An elegant, inviting app that eases the processes of finding diverse forms of accommodation in a new city, based on users’ preferences as well as careful filtering of review data to match their preferences to those of travelers whose preferences are similar to theirs:
- Use of keywords allows users to search an enormous corpus of user-generated content for material that is relevant to their specific needs, thereby ensuring personalization.
- Because of the app’s clever way of sorting data, customers have a huge array of factors that they can easily use to filter hotels and accommodations, including by amenities like pools and restaurants.
- System links with reservation systems on hotel websites, allowing consumers to make seamless reservations within the app and allowing hotels to see new customer data.
Facing the problem of high volume of crowds and difficulty navigation around crowds, which increase during holiday season. We figured out that there are no way to get reliable advance information about crowds, or to disperse crowds before they occur, so we combined real-time and historical crowd data in an easily read interface so tourists can avoid crowded spaces.
A simple app that uses location sensing to show tourists the sites nearest them, and recommends the best times to visit in order to avoid crowds:
- GPS link on the backend identifies user’s location and serves relevant results.
- Backend system accesses historical crowd data on popular attractions and displays it in an easily visualized form for tourists, offering recommendations on the best times to visit.
- The backend system also incorporates evolving data, and can be made responsible to real time data to reflect changes in crowd composition and size as more users employ the app.
Concerning the problem of Heavy traffic congestion if traveling by car. We figured out that rush hours are nearly unbearable, and it is difficult to ride in the subway and tourists are not familiar with rush hour timings and can’t avoid them, and don’t know alternate routes. They cannot optimize their time, so we decided to provide real-time and historical transit data to tourists in an interface that combines locations of local monuments and syncs with their offline calendar, enabling seamless travel and tourism.

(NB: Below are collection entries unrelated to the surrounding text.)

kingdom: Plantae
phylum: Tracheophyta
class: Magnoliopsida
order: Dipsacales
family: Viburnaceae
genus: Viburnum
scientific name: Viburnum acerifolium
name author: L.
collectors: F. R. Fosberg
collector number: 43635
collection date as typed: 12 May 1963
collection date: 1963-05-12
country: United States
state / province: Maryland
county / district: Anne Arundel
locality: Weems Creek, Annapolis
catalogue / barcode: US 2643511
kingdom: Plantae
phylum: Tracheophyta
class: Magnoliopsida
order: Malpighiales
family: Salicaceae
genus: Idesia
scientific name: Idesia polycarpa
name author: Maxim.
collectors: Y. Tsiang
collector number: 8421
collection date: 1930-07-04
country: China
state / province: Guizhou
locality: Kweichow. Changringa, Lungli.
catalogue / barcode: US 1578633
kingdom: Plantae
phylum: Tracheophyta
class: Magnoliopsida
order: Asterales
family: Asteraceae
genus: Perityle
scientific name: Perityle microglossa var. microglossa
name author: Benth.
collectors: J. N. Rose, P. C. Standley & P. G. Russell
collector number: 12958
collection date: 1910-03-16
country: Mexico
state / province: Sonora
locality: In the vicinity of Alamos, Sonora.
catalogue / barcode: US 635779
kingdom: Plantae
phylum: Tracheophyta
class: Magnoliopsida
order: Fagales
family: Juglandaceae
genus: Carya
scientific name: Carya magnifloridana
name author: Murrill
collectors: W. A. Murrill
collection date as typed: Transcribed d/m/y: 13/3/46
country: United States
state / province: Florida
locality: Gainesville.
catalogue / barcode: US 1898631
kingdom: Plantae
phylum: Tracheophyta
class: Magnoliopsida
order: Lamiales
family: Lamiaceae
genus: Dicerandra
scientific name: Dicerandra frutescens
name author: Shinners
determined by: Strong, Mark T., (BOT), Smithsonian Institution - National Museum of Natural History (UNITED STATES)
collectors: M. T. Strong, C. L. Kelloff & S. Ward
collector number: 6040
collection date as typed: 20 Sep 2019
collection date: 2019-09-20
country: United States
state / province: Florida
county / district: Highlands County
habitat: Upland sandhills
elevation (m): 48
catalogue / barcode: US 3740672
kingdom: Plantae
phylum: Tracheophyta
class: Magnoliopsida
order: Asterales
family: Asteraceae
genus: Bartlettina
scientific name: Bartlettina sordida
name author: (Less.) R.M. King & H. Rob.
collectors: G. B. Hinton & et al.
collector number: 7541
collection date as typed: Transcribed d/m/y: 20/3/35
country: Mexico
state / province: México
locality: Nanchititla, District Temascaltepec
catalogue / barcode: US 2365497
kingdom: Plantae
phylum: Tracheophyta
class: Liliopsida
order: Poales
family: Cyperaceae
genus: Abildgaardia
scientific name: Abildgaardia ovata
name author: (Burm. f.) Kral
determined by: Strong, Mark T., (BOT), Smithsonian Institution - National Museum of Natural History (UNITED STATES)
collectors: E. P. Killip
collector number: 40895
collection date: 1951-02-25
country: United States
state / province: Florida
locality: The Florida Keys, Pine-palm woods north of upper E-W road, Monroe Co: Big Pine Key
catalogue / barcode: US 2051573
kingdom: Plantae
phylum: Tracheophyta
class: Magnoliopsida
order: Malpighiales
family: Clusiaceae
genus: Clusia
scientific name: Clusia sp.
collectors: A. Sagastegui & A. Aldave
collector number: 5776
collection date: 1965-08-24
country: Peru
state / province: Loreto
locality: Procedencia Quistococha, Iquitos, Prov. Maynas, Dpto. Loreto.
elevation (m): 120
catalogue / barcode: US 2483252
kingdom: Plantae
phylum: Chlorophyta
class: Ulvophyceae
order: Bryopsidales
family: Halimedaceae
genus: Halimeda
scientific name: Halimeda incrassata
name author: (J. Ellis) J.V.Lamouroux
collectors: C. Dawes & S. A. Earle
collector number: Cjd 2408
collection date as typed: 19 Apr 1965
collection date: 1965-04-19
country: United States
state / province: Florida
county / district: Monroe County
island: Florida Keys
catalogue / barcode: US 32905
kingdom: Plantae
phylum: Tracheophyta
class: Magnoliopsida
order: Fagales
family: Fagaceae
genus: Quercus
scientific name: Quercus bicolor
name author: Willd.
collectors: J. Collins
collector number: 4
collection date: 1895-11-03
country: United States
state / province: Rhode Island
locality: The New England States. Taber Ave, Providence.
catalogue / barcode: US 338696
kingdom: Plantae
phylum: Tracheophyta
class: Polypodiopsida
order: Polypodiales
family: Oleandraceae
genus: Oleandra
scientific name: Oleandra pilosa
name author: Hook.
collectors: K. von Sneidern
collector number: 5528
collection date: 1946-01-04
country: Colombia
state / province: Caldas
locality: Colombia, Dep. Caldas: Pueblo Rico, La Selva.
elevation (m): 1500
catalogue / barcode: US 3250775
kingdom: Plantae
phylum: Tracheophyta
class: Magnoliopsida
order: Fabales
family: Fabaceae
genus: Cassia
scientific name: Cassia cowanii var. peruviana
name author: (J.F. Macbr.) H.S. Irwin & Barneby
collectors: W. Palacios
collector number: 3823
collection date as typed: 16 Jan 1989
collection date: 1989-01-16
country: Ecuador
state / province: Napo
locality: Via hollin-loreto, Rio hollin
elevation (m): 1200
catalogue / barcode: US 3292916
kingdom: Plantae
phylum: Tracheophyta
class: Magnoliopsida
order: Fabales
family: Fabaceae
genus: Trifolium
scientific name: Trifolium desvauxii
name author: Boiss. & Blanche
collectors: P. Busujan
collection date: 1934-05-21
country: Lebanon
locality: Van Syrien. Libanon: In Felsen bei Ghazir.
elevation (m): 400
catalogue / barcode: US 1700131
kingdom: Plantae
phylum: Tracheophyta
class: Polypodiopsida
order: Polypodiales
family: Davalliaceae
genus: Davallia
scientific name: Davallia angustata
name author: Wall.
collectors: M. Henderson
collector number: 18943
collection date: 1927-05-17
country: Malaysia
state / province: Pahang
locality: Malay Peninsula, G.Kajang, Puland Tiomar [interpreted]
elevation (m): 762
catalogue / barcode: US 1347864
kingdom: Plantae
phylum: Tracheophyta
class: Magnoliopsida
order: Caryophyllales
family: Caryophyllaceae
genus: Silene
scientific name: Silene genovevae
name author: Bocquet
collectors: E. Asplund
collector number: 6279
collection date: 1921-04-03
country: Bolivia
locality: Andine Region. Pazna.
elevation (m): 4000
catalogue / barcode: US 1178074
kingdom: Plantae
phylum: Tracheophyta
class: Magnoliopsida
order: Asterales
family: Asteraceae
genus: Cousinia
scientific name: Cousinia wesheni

An app that visualizes the best way to travel between any two points in the city, tracks users’ calendar obligations to help prevent them from getting lost and missing once in-a-lifetime appointments, and directs them to the least crowded routes and modes of transit:
- GPS enables the server to identify and find attractions that are nearby.
- The app uses a mixture of real-time and historical data to estimate how long it will take to make future trips, especially ones between calendar destinations.
- The app filters real-time traffic data in order to build realistic estimates of how long it will take to travel via different modes of transit.
-The backend also links with most common calendar apps, providing smooth information about upcoming appointments.